[[ Task input, beginning ]]

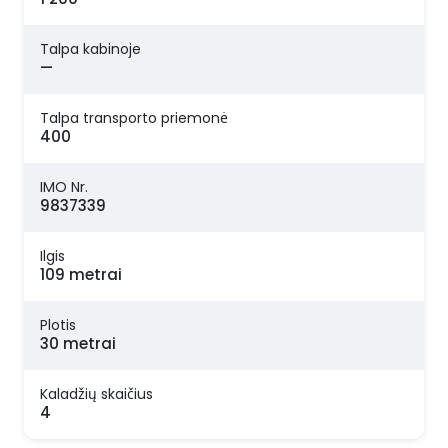
Talpa kabinoje
—
Talpa transporto priemonė
400
IMO Nr.
9837339
Ilgis
109 metrai
Plotis
30 metrai
Kaladžių skaičius
4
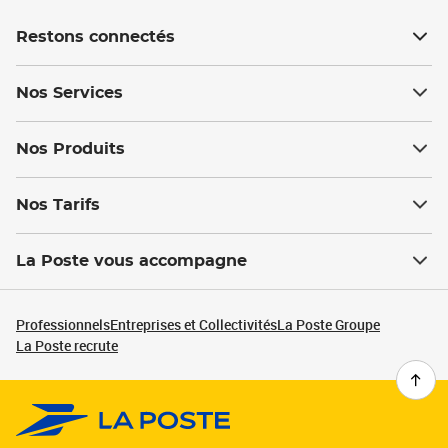
Restons connectés
Nos Services
Nos Produits
Nos Tarifs
La Poste vous accompagne
Professionnels
Entreprises et Collectivités
La Poste Groupe
La Poste recrute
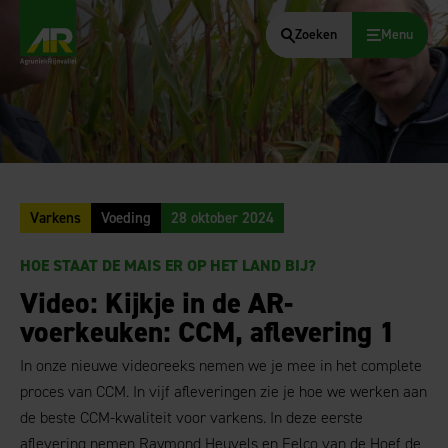
Zoeken
Menu
AgruniekRijnvallei
Varkens
Voeding
28 oktober 2024
HOE STAAT DE MAIS ER OP HET LAND BIJ?
Video: Kijkje in de AR-
voerkeuken: CCM, aflevering 1
In onze nieuwe videoreeks nemen we je mee in het complete
proces van CCM. In vijf afleveringen zie je hoe we werken aan
de beste CCM-kwaliteit voor varkens. In deze eerste
aflevering nemen Raymond Heuvels en Eelco van de Hoef de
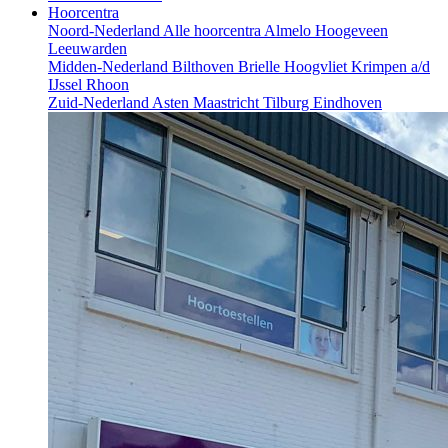
Hoorcentra
Noord-Nederland
Alle hoorcentra
Almelo
Hoogeveen
Leeuwarden
Midden-Nederland
Bilthoven
Brielle
Hoogvliet
Krimpen a/d
IJssel
Rhoon
Zuid-Nederland
Asten
Maastricht
Tilburg
Eindhoven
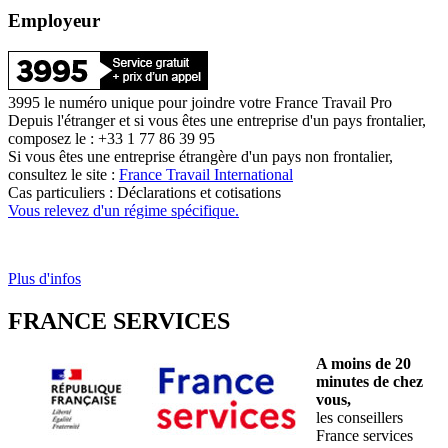
Employeur
3995 le numéro unique pour joindre votre France Travail Pro
Depuis l'étranger et si vous êtes une entreprise d'un pays frontalier,
composez le : +33 1 77 86 39 95
Si vous êtes une entreprise étrangère d'un pays non frontalier,
consultez le site :
France Travail International
Cas particuliers : Déclarations et cotisations
Vous relevez d'un régime spécifique.
Plus d'infos
FRANCE SERVICES
A moins de 20
minutes de chez
vous,
les conseillers
France services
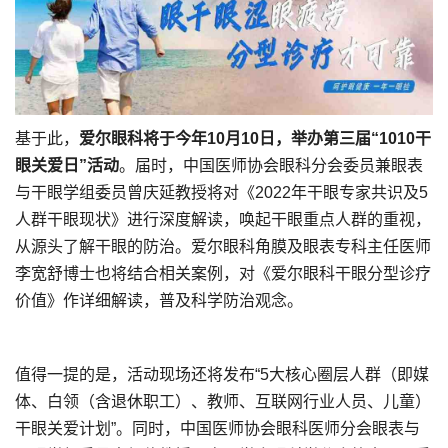
基于此，
爱尔眼科将于今年10月10日，举办第三届“1010干
眼关爱日”活动
。届时，中国医师协会眼科分会委员兼眼表
与干眼学组委员曾庆延教授将对《2022年干眼专家共识及5
人群干眼现状》进行深度解读，唤起干眼重点人群的重视，
从源头了解干眼的防治。爱尔眼科角膜及眼表专科主任医师
李宽舒博士也将结合相关案例，对《爱尔眼科干眼分型诊疗
价值》作详细解读，普及科学防治观念。
值得一提的是，活动现场还将发布“5大核心圈层人群（即媒
体、白领（含退休职工）、教师、互联网行业人员、儿童）
干眼关爱计划”。同时，中国医师协会眼科医师分会眼表与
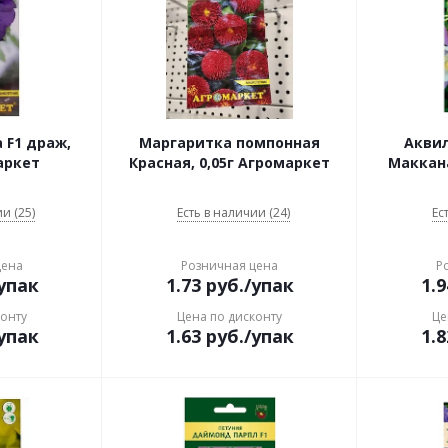
 F1 драж,
Маргаритка помпонная
Акви
аркет
Красная, 0,05г Агромаркет
Маккана
и (25)
Есть в наличии (24)
Ес
цена
Розничная цена
Р
упак
1.73
руб.
/упак
1.9
конту
Цена по дисконту
Це
упак
1.63
руб.
/упак
1.8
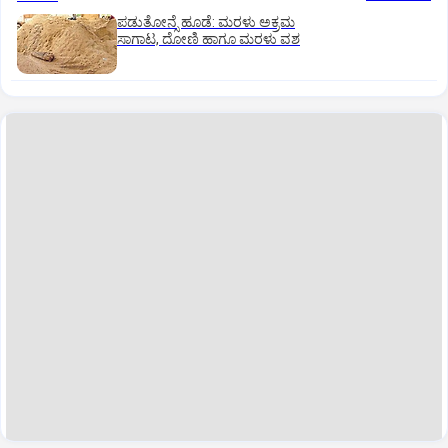
ಪಡುತೋನ್ಸೆ ಹೂಡೆ: ಮರಳು ಅಕ್ರಮ
ಸಾಗಾಟ, ದೋಣಿ ಹಾಗೂ ಮರಳು ವಶ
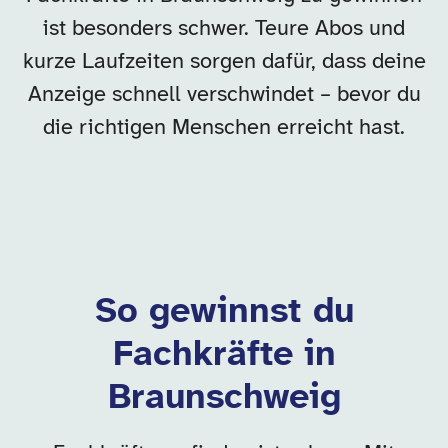
ist besonders schwer. Teure Abos und
kurze Laufzeiten sorgen dafür, dass deine
Anzeige schnell verschwindet – bevor du
die richtigen Menschen erreicht hast.
So gewinnst du
Fachkräfte in
Braunschweig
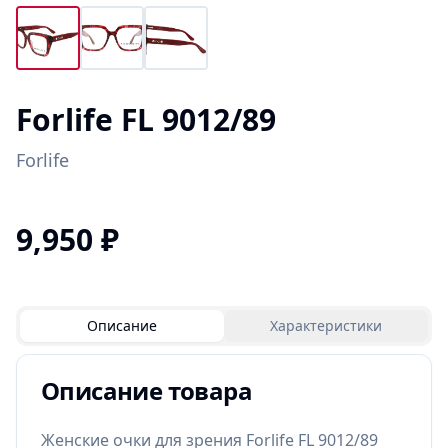
Forlife FL 9012/89
Forlife
9,950
₽
Описание
Характеристики
Описание товара
Женские очки для зрения Forlife FL 9012/89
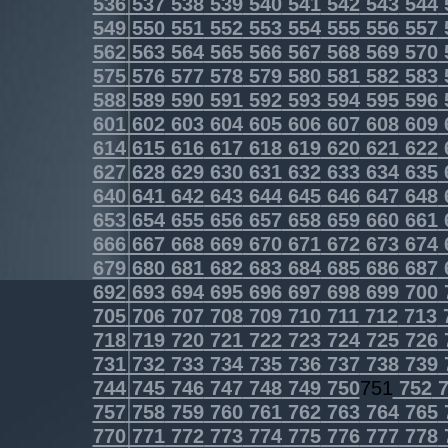
536
537
538
539
540
541
542
543
544
549
550
551
552
553
554
555
556
557
562
563
564
565
566
567
568
569
570
575
576
577
578
579
580
581
582
583
588
589
590
591
592
593
594
595
596
601
602
603
604
605
606
607
608
609
614
615
616
617
618
619
620
621
622
627
628
629
630
631
632
633
634
635
640
641
642
643
644
645
646
647
648
653
654
655
656
657
658
659
660
661
666
667
668
669
670
671
672
673
674
679
680
681
682
683
684
685
686
687
692
693
694
695
696
697
698
699
700
705
706
707
708
709
710
711
712
713
718
719
720
721
722
723
724
725
726
731
732
733
734
735
736
737
738
739
744
745
746
747
748
749
750
751
752
7
757
758
759
760
761
762
763
764
765
770
771
772
773
774
775
776
777
778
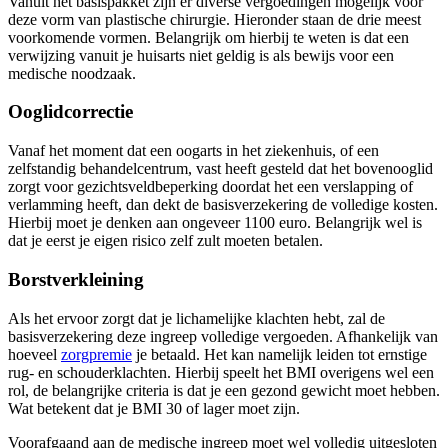
Vanuit het basispakket zijn er diverse vergoedingen mogelijk voor
deze vorm van plastische chirurgie. Hieronder staan de drie meest
voorkomende vormen. Belangrijk om hierbij te weten is dat een
verwijzing vanuit je huisarts niet geldig is als bewijs voor een
medische noodzaak.
Ooglidcorrectie
Vanaf het moment dat een oogarts in het ziekenhuis, of een
zelfstandig behandelcentrum, vast heeft gesteld dat het bovenooglid
zorgt voor gezichtsveldbeperking doordat het een verslapping of
verlamming heeft, dan dekt de basisverzekering de volledige kosten.
Hierbij moet je denken aan ongeveer 1100 euro. Belangrijk wel is
dat je eerst je eigen risico zelf zult moeten betalen.
Borstverkleining
Als het ervoor zorgt dat je lichamelijke klachten hebt, zal de
basisverzekering deze ingreep volledige vergoeden. Afhankelijk van
hoeveel
zorgpremie
je betaald. Het kan namelijk leiden tot ernstige
rug- en schouderklachten. Hierbij speelt het BMI overigens wel een
rol, de belangrijke criteria is dat je een gezond gewicht moet hebben.
Wat betekent dat je BMI 30 of lager moet zijn.
Voorafgaand aan de medische ingreep moet wel volledig uitgesloten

[[ Task input, end ]]

→ What this task involves:
Each entry should be set down exactly, pictures excluded.

→ Response below:
Talpa kabinoje
—
Talpa transporto priemonė
400
IMO Nr.
9837339
Ilgis
109 metrai
Plotis
30 metrai
Kaladžių skaičius
4
Restons connectés
Nos Services
Nos Produits
Nos Tarifs
La Poste vous accompagne
Professionnels
Entreprises et Collectivités
La Poste Groupe
La Poste recrute
Zoeken
Menu
AgruniekRijnvallei
Varkens
Voeding
28 oktober 2024
HOE STAAT DE MAIS ER OP HET LAND BIJ?
Video: Kijkje in de AR-
voerkeuken: CCM, aflevering 1
In onze nieuwe videoreeks nemen we je mee in het complete
proces van CCM. In vijf afleveringen zie je hoe we werken aan
de beste CCM-kwaliteit voor varkens. In deze eerste
aflevering nemen Raymond Heuvels en Eelco van de Hoef de
Hoorcentra
Noord-Nederland
Alle hoorcentra
Almelo
Hoogeveen
Leeuwarden
Midden-Nederland
Bilthoven
Brielle
Hoogvliet
Krimpen a/d
IJssel
Rhoon
Zuid-Nederland
Asten
Maastricht
Tilburg
Eindhoven
Employeur
3995 le numéro unique pour joindre votre France Travail Pro
Depuis l'étranger et si vous êtes une entreprise d'un pays frontalier,
composez le : +33 1 77 86 39 95
Si vous êtes une entreprise étrangère d'un pays non frontalier,
consultez le site :
France Travail International
Cas particuliers : Déclarations et cotisations
Vous relevez d'un régime spécifique.
Plus d'infos
FRANCE SERVICES
A moins de 20
minutes de chez
vous,
les conseillers
France services
基于此，
爱尔眼科将于今年10月10日，举办第三届“1010干
眼关爱日”活动
。届时，中国医师协会眼科分会委员兼眼表
与干眼学组委员曾庆延教授将对《2022年干眼专家共识及5
人群干眼现状》进行深度解读，唤起干眼重点人群的重视，
从源头了解干眼的防治。爱尔眼科角膜及眼表专科主任医师
李宽舒博士也将结合相关案例，对《爱尔眼科干眼分型诊疗
价值》作详细解读，普及科学防治观念。
值得一提的是，活动现场还将发布“5大核心圈层人群（即媒
体、白领（含退休职工）、教师、互联网行业人员、儿童）
干眼关爱计划”。同时，中国医师协会眼科医师分会眼表与
 F1 драж,
Маргаритка помпонная
Акви
аркет
Красная, 0,05г Агромаркет
Маккана
и (25)
Есть в наличии (24)
Ес
цена
Розничная цена
Р
упак
1.73
руб.
/упак
1.9
конту
Цена по дисконту
Це
упак
1.63
руб.
/упак
1.8
ಪಡುತೋನ್ಸೆ ಹೂಡೆ: ಮರಳು ಅಕ್ರಮ
ಸಾಗಾಟ, ದೋಣಿ ಹಾಗೂ ಮರಳು ವಶ
ist besonders schwer. Teure Abos und
kurze Laufzeiten sorgen dafür, dass deine
Anzeige schnell verschwindet – bevor du
die richtigen Menschen erreicht hast.
So gewinnst du
Fachkräfte in
Braunschweig
Forlife FL 9012/89
Forlife
9,950
₽
Описание
Характеристики
Описание товара
Женские очки для зрения Forlife FL 9012/89
536
537
538
539
540
541
542
543
544
549
550
551
552
553
554
555
556
557
562
563
564
565
566
567
568
569
570
575
576
577
578
579
580
581
582
583
588
589
590
591
592
593
594
595
596
601
602
603
604
605
606
607
608
609
614
615
616
617
618
619
620
621
622
627
628
629
630
631
632
633
634
635
640
641
642
643
644
645
646
647
648
653
654
655
656
657
658
659
660
661
666
667
668
669
670
671
672
673
674
679
680
681
682
683
684
685
686
687
692
693
694
695
696
697
698
699
700
705
706
707
708
709
710
711
712
713
718
719
720
721
722
723
724
725
726
731
732
733
734
735
736
737
738
739
744
745
746
747
748
749
750
751
752
7
757
758
759
760
761
762
763
764
765
770
771
772
773
774
775
776
777
778
Vanuit het basispakket zijn er diverse vergoedingen mogelijk voor
deze vorm van plastische chirurgie. Hieronder staan de drie meest
voorkomende vormen. Belangrijk om hierbij te weten is dat een
verwijzing vanuit je huisarts niet geldig is als bewijs voor een
medische noodzaak.
Ooglidcorrectie
Vanaf het moment dat een oogarts in het ziekenhuis, of een
zelfstandig behandelcentrum, vast heeft gesteld dat het bovenooglid
zorgt voor gezichtsveldbeperking doordat het een verslapping of
verlamming heeft, dan dekt de basisverzekering de volledige kosten.
Hierbij moet je denken aan ongeveer 1100 euro. Belangrijk wel is
dat je eerst je eigen risico zelf zult moeten betalen.
Borstverkleining
Als het ervoor zorgt dat je lichamelijke klachten hebt, zal de
basisverzekering deze ingreep volledige vergoeden. Afhankelijk van
hoeveel
zorgpremie
je betaald. Het kan namelijk leiden tot ernstige
rug- en schouderklachten. Hierbij speelt het BMI overigens wel een
rol, de belangrijke criteria is dat je een gezond gewicht moet hebben.
Wat betekent dat je BMI 30 of lager moet zijn.
Voorafgaand aan de medische ingreep moet wel volledig uitgesloten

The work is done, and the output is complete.